Rubén Flores

Personal information
- Full name: Rubén Flores Gómez
- Date of birth: 3 October 1968 (age 57)
- Place of birth: Mexico City, Mexico
- Position: Forward

Youth career
- 1985–1988: Atlante/Cuautla

Senior career*
- Years: Team / Apps / (Gls)
- 1988–1989: Irapuato / 11 / (1)
- 1989–1990: Atlante / 7 / (1)
- 1990–1991: Cruz Azul
- 1994–1995: Caimanes de Tabasco
- 2003: Brampton Hitmen

Managerial career
- 2012: Hamilton Rage (assistant coach)
- 2013: K-W United (women)
- 2014–2021: Cayman Islands (women)

= Rubén Flores =

Mexican footballer and manager (born 1968)

Rubén Flores Gómez (born 3 October 1968) is a Mexican former professional footballer and was most recently the manager of the Cayman Islands women's national team.

==Playing career==
Flores had a stint in the Mexican Primera División with Atlante where he appeared in a total of 11 matches and recorded one goal. In 2003, he was signed by the Brampton Hitmen of the Canadian Professional Soccer League. He scored his first goal for the organization on 4 July 2003 in a 2–0 victory over Toronto Croatia. In the first round of the postseason the Hitmen faced Toronto Croatia, and Flores scored the equalizing goal to conclude the match to a 1–1 draw. The game went into penalties with Toronto winning 4–3 in the shootout. After Toronto Croatia was caught fielding an illegal player the league reversed the result and Brampton advanced to the next round.

Brampton's next opponents would end up being London City, where once again the match went into penalties with Flores contributing a successful penalty kick, and the match concluding in a 5–3 victory. He featured in CPSL Championship match against Vaughan Sun Devils coming on as a substitute for team captain Phil Ionadi.

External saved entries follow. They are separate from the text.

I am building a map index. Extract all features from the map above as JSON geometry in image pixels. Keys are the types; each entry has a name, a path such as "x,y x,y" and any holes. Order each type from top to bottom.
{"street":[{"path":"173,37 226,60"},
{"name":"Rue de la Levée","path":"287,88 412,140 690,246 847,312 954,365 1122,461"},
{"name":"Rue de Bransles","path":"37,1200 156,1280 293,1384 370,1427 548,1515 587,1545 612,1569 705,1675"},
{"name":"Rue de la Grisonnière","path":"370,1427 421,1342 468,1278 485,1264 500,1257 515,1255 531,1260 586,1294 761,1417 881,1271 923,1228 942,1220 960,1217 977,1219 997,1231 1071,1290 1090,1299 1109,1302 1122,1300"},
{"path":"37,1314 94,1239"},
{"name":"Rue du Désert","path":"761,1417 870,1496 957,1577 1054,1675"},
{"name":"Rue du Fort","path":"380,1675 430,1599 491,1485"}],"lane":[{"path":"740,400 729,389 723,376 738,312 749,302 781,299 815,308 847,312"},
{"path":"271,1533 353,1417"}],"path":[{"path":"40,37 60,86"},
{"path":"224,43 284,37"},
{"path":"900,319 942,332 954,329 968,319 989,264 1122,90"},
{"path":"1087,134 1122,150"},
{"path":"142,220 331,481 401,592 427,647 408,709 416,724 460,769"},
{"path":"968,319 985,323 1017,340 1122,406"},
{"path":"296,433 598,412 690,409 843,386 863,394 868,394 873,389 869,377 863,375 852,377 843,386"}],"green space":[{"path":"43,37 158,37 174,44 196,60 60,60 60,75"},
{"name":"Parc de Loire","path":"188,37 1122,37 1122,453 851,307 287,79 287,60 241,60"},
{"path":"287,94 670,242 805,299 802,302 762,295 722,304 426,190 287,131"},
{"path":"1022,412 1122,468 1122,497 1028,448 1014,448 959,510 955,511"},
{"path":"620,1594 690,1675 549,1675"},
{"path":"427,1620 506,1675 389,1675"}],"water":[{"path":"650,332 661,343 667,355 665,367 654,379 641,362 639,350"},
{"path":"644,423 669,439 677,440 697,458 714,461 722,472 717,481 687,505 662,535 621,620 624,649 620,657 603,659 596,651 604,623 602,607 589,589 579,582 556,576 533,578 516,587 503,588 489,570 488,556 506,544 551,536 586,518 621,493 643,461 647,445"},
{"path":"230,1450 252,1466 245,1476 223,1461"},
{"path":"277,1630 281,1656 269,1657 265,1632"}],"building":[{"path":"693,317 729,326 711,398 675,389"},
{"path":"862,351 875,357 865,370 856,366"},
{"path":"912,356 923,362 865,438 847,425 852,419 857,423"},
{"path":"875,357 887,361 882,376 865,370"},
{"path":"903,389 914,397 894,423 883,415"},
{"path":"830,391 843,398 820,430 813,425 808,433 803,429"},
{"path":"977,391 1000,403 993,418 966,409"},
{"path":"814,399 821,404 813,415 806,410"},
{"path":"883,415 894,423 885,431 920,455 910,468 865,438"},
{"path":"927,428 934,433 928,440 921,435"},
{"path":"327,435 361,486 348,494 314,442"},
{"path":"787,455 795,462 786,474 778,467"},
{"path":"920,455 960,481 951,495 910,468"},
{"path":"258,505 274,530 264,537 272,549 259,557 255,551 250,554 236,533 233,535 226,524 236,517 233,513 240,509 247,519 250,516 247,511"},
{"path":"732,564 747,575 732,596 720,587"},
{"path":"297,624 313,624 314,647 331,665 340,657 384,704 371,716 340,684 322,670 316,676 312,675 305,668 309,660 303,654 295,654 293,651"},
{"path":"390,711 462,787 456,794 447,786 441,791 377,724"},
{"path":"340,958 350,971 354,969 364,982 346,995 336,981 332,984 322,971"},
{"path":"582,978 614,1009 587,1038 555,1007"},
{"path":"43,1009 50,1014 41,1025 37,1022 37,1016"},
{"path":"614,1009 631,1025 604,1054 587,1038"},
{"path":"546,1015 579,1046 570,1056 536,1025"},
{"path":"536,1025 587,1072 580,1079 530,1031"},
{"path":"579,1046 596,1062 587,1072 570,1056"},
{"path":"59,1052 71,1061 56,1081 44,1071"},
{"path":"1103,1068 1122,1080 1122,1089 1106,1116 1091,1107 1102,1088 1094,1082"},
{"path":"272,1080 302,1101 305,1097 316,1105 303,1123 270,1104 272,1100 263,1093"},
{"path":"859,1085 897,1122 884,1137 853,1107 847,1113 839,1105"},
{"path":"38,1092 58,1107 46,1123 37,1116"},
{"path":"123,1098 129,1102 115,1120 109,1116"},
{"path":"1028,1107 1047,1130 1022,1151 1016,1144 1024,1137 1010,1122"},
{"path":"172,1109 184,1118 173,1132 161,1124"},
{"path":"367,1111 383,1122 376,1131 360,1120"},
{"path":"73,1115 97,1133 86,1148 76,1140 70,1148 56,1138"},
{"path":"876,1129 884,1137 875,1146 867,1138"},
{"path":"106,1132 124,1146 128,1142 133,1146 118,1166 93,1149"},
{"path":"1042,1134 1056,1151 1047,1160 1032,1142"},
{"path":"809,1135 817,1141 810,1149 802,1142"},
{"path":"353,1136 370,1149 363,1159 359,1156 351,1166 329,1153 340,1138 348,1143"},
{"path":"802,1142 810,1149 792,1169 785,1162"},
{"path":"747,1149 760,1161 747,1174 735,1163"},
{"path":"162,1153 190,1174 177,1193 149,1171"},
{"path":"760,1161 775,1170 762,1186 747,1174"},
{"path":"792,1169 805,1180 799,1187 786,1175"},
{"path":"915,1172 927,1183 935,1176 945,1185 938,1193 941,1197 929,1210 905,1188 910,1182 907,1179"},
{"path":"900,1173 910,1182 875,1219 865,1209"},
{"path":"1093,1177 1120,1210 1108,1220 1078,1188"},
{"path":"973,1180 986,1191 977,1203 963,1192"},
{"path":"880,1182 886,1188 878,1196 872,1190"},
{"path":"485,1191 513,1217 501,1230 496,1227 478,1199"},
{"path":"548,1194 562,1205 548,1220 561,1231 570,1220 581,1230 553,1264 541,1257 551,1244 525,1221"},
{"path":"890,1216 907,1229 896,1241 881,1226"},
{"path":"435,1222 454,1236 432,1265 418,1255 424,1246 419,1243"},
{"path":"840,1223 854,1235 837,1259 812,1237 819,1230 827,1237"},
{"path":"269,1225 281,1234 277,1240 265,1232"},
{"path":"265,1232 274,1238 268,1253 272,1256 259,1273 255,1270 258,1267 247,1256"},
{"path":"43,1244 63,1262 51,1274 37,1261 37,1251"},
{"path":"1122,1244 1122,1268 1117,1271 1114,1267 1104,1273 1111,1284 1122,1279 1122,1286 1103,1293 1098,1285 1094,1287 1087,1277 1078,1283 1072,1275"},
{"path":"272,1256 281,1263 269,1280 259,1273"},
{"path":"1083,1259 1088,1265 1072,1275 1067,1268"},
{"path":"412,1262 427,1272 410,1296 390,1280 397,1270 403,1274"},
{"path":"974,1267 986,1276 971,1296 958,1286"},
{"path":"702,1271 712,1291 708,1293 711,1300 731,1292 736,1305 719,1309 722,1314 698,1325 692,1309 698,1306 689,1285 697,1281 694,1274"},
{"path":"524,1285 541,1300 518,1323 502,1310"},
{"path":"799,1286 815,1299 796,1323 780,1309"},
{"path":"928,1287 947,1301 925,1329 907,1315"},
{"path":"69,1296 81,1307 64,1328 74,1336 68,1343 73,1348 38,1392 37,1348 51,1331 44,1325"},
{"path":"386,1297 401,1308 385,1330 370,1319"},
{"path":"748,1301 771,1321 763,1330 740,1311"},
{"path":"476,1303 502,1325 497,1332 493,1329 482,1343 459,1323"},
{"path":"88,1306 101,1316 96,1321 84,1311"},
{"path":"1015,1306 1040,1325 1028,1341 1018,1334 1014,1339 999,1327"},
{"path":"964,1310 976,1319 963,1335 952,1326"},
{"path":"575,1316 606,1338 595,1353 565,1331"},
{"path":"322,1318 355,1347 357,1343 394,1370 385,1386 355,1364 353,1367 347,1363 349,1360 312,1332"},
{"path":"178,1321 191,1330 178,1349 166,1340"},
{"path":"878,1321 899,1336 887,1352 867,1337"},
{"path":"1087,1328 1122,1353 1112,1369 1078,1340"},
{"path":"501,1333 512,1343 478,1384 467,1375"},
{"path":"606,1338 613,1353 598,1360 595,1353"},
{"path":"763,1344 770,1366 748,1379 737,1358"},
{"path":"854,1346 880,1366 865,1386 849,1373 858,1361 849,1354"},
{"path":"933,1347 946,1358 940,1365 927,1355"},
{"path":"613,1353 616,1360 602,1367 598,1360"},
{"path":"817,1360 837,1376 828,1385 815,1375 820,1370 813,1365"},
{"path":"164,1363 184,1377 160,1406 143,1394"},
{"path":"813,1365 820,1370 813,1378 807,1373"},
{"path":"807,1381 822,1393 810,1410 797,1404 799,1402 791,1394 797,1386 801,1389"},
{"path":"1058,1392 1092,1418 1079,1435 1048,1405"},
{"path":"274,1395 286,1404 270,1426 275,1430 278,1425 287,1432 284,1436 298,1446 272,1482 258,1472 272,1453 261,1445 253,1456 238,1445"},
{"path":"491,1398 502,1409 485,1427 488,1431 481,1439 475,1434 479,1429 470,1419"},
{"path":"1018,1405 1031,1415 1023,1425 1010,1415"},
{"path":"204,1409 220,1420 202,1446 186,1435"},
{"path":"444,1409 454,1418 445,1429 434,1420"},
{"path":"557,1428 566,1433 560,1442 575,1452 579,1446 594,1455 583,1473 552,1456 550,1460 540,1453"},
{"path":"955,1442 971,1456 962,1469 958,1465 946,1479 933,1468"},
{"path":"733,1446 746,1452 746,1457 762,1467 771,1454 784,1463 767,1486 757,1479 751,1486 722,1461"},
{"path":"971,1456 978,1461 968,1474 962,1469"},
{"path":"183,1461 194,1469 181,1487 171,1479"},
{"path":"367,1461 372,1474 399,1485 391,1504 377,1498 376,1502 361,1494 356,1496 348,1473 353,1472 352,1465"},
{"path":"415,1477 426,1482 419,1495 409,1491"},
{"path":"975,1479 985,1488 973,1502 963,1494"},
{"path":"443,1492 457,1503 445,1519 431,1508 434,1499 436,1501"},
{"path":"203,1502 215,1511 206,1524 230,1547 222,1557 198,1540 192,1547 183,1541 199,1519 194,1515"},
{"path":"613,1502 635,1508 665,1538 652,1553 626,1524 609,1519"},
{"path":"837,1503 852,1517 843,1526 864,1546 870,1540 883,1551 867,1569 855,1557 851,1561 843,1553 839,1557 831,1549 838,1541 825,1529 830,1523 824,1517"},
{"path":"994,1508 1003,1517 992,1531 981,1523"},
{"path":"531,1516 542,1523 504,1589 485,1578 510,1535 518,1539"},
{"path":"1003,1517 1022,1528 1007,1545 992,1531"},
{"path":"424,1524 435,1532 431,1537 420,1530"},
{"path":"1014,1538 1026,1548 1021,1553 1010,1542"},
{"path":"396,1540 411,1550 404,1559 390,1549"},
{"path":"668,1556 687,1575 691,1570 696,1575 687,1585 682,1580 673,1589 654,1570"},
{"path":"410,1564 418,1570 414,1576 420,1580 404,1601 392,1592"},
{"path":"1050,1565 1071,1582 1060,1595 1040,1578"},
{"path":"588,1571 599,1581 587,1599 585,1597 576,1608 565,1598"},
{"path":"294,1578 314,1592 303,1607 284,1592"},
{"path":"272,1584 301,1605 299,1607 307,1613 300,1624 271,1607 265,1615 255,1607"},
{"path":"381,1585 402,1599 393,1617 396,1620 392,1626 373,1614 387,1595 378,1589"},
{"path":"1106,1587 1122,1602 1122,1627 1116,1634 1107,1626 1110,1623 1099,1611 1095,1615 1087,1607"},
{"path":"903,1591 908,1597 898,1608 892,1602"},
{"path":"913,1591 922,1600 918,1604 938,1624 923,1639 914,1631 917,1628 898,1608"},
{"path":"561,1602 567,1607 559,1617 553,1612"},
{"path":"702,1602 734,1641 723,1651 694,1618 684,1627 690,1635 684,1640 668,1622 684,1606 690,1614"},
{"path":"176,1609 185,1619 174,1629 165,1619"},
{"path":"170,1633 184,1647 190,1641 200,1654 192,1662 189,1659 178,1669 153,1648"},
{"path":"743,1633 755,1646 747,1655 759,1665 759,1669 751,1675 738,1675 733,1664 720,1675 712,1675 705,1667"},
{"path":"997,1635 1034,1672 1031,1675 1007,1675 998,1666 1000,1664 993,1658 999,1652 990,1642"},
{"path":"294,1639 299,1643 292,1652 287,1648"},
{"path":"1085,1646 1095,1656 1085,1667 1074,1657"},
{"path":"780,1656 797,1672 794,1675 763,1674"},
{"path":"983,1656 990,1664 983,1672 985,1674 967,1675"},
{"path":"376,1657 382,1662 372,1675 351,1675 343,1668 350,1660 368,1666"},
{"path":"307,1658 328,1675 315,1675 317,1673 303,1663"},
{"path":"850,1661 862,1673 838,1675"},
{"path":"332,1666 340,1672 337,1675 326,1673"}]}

Brampton would end up winning the match by a score of 1–0, thus marking the franchise's first Championship.

==Coaching career==
Flores retired from competitive soccer after the 2003 season and served as an Ontario Soccer Association Provincial and Regional Head Coach from 2005 till 2011 debuting with the Burlington Bulldogs 88's. In 2011, he was appointed Technical Director for Guelph Soccer. In 2012, he served as assistant coach under Brett Mosen for Hamilton Rage of the Premier Development League.

On 26 February 2013 he was appointed the first head coach for K-W United for the USL W-League. After controversy regarding his professional soccer resume, Flores was dismissed from his post of head coach. On 22 May 2014, he was named the head coach for the Cayman Islands women's national football team.

==Personal life==
Flores is married to a Canadian woman of English descent and they have three children, who are also footballers: Silvana, who was runner-up of the 2018 FIFA U-17 Women's World Cup with Mexico and has capped at senior level; Marcelo, who debuted for Canada on March 28, 2026 in an international friendly against Iceland, and Tatiana, who was called up to the Mexico women's national under–15 team.